*Work instructions*:
Could you extract every line of the records below, character for character, leaving the pictures out?

• • • •

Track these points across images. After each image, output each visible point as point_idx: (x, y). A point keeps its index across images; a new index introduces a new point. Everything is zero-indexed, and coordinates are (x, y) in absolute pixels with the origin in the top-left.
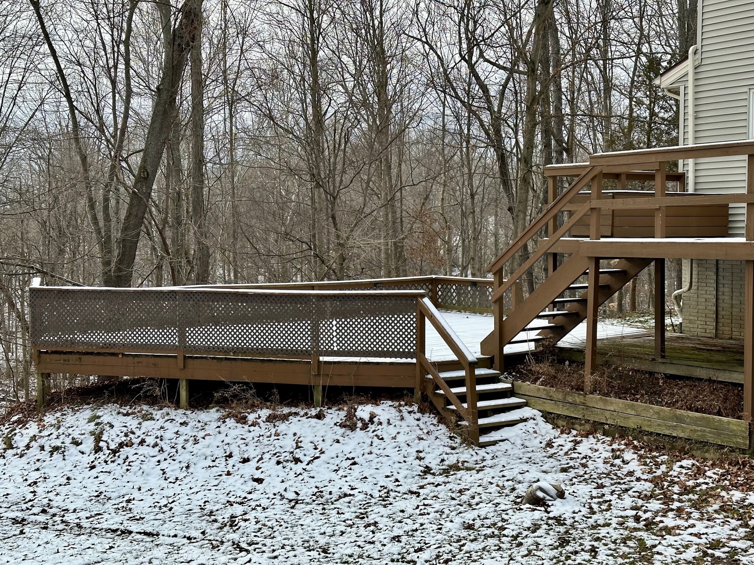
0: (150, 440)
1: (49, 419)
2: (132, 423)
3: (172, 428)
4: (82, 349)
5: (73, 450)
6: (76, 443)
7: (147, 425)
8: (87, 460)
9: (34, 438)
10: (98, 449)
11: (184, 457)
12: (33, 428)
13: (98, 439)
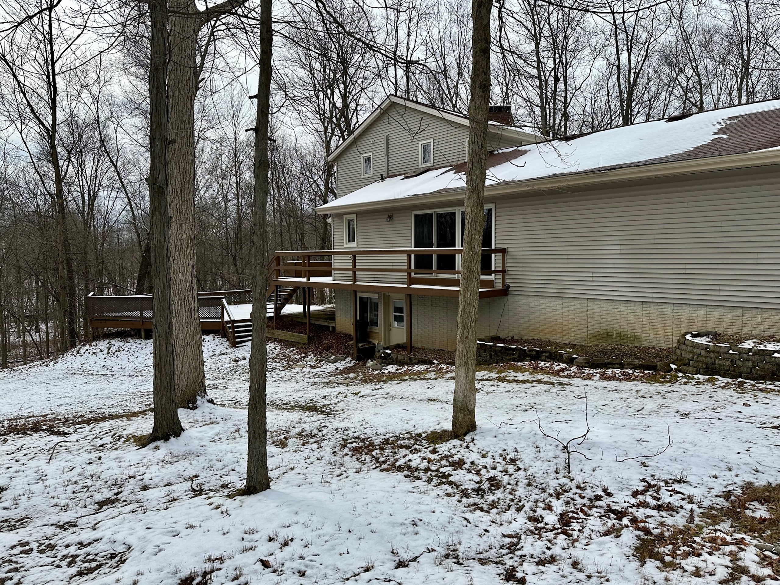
0: (126, 349)
1: (94, 343)
2: (122, 344)
3: (135, 345)
4: (106, 318)
5: (100, 353)
6: (101, 351)
7: (127, 344)
8: (104, 356)
9: (87, 350)
10: (109, 353)
11: (137, 354)
12: (88, 347)
13: (109, 349)
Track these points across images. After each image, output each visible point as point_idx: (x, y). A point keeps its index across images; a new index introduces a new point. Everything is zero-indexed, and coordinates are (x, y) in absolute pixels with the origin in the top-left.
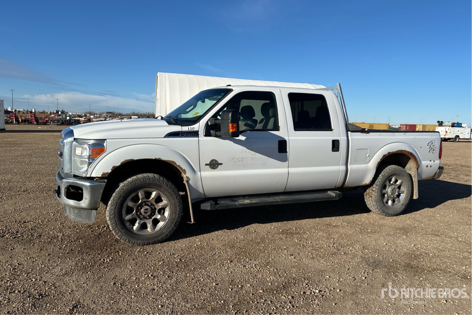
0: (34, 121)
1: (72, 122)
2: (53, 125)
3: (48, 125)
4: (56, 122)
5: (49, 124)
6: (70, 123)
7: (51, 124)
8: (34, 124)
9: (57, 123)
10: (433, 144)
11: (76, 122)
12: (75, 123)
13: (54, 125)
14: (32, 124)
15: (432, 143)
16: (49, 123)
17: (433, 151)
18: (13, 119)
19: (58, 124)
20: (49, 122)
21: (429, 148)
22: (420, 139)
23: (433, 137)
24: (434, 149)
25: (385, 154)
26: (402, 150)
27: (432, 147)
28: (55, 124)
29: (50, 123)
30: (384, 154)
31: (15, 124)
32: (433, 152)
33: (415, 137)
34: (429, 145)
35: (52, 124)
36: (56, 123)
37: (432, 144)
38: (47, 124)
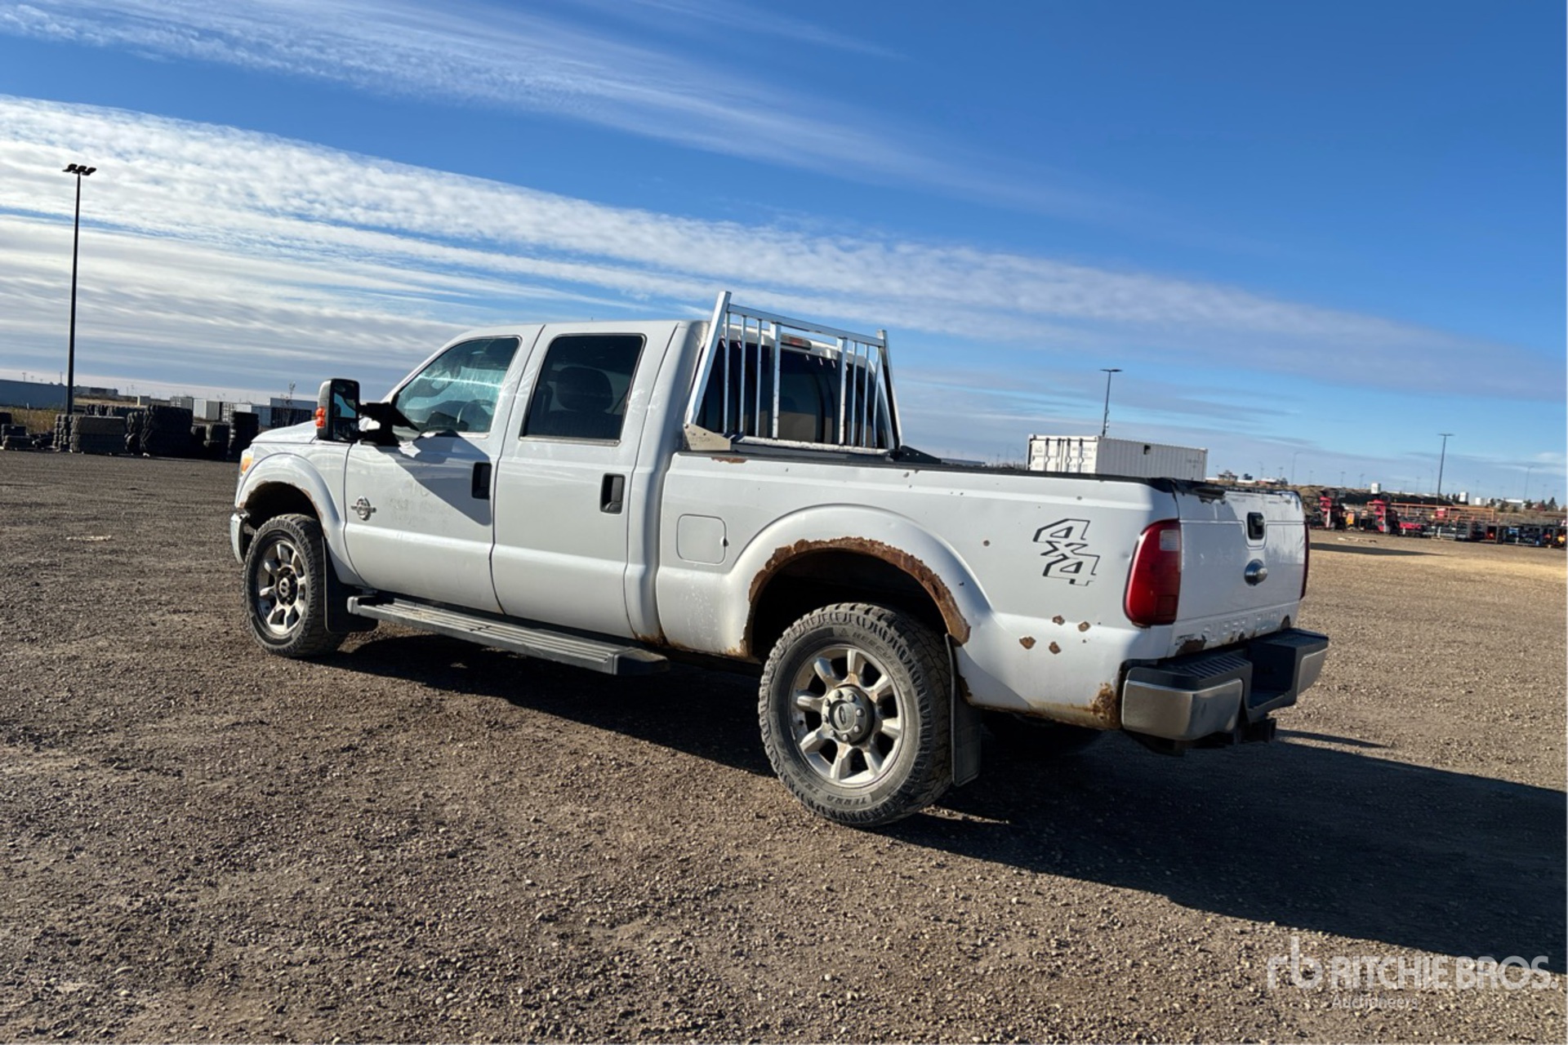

• • • •

*Solution to this task*:
Track these points across images. After each image, output each visible point as point_idx: (x, y). A point keeps its index across images; a new index introduces a new point. Everything is zero-indexed, and coordinates are (x, y) in absolute pixels with the origin in the top-left.
0: (150, 440)
1: (49, 419)
2: (132, 423)
3: (172, 428)
4: (82, 349)
5: (73, 450)
6: (76, 443)
7: (147, 425)
8: (87, 460)
9: (34, 438)
10: (98, 449)
11: (184, 457)
12: (33, 428)
13: (98, 439)
0: (126, 349)
1: (94, 343)
2: (122, 344)
3: (135, 345)
4: (106, 318)
5: (100, 353)
6: (101, 351)
7: (127, 344)
8: (104, 356)
9: (87, 350)
10: (109, 353)
11: (137, 354)
12: (88, 347)
13: (109, 349)
Track these points across images. After each image, output each visible point as point_idx: (x, y). A point keeps its index across images; a new index introduces a new point. Everything is zero-indexed, and coordinates are (x, y) in absolute pixels with the origin in the top-left.
0: (34, 121)
1: (72, 122)
2: (53, 125)
3: (48, 125)
4: (56, 122)
5: (49, 124)
6: (70, 123)
7: (51, 124)
8: (34, 124)
9: (57, 123)
10: (433, 144)
11: (76, 122)
12: (75, 123)
13: (54, 125)
14: (32, 124)
15: (432, 143)
16: (49, 123)
17: (433, 151)
18: (13, 119)
19: (58, 124)
20: (49, 122)
21: (429, 148)
22: (420, 139)
23: (433, 137)
24: (434, 149)
25: (385, 154)
26: (402, 150)
27: (432, 147)
28: (55, 124)
29: (50, 123)
30: (384, 154)
31: (15, 124)
32: (433, 152)
33: (415, 137)
34: (429, 145)
35: (52, 124)
36: (56, 123)
37: (432, 144)
38: (47, 124)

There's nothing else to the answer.